Stored data:
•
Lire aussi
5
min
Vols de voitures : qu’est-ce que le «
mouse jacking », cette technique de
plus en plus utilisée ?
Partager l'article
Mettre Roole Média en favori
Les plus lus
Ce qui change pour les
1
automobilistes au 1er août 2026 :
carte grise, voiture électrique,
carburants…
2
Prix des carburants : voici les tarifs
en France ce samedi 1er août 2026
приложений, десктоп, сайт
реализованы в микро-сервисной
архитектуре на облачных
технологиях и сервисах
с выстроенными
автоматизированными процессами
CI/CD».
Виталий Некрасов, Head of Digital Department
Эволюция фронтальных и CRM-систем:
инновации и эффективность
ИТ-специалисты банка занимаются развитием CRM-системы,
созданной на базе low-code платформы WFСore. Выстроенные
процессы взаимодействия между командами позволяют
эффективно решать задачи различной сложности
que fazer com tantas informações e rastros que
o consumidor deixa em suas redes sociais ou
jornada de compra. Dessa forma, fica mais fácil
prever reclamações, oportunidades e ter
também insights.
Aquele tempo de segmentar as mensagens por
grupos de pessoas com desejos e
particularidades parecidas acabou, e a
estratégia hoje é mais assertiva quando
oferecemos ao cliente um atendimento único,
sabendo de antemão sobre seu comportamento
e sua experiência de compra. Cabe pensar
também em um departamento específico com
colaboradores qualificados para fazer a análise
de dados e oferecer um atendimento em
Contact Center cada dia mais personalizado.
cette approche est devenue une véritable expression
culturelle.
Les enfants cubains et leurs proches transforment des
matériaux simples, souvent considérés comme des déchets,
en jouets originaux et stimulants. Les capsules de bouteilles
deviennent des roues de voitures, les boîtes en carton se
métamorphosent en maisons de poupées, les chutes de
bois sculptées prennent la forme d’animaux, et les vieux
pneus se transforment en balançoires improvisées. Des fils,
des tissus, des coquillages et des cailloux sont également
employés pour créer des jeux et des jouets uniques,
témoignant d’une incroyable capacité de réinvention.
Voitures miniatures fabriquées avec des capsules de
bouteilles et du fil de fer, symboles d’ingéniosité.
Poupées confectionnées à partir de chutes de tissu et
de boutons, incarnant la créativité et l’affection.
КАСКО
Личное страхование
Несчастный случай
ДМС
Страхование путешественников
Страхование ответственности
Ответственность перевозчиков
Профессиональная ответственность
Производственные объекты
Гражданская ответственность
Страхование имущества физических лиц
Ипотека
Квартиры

EXERCISE REQUIREMENTS:
Every entry shown above should be written out again without a single difference.

ANSWER SPACE:
•
Lire aussi
5
min
Vols de voitures : qu’est-ce que le «
mouse jacking », cette technique de
plus en plus utilisée ?
Partager l'article
Mettre Roole Média en favori
Les plus lus
Ce qui change pour les
1
automobilistes au 1er août 2026 :
carte grise, voiture électrique,
carburants…
2
Prix des carburants : voici les tarifs
en France ce samedi 1er août 2026
приложений, десктоп, сайт
реализованы в микро-сервисной
архитектуре на облачных
технологиях и сервисах
с выстроенными
автоматизированными процессами
CI/CD».
Виталий Некрасов, Head of Digital Department
Эволюция фронтальных и CRM-систем:
инновации и эффективность
ИТ-специалисты банка занимаются развитием CRM-системы,
созданной на базе low-code платформы WFСore. Выстроенные
процессы взаимодействия между командами позволяют
эффективно решать задачи различной сложности
que fazer com tantas informações e rastros que
o consumidor deixa em suas redes sociais ou
jornada de compra. Dessa forma, fica mais fácil
prever reclamações, oportunidades e ter
também insights.
Aquele tempo de segmentar as mensagens por
grupos de pessoas com desejos e
particularidades parecidas acabou, e a
estratégia hoje é mais assertiva quando
oferecemos ao cliente um atendimento único,
sabendo de antemão sobre seu comportamento
e sua experiência de compra. Cabe pensar
também em um departamento específico com
colaboradores qualificados para fazer a análise
de dados e oferecer um atendimento em
Contact Center cada dia mais personalizado.
cette approche est devenue une véritable expression
culturelle.
Les enfants cubains et leurs proches transforment des
matériaux simples, souvent considérés comme des déchets,
en jouets originaux et stimulants. Les capsules de bouteilles
deviennent des roues de voitures, les boîtes en carton se
métamorphosent en maisons de poupées, les chutes de
bois sculptées prennent la forme d’animaux, et les vieux
pneus se transforment en balançoires improvisées. Des fils,
des tissus, des coquillages et des cailloux sont également
employés pour créer des jeux et des jouets uniques,
témoignant d’une incroyable capacité de réinvention.
Voitures miniatures fabriquées avec des capsules de
bouteilles et du fil de fer, symboles d’ingéniosité.
Poupées confectionnées à partir de chutes de tissu et
de boutons, incarnant la créativité et l’affection.
КАСКО
Личное страхование
Несчастный случай
ДМС
Страхование путешественников
Страхование ответственности
Ответственность перевозчиков
Профессиональная ответственность
Производственные объекты
Гражданская ответственность
Страхование имущества физических лиц
Ипотека
Квартиры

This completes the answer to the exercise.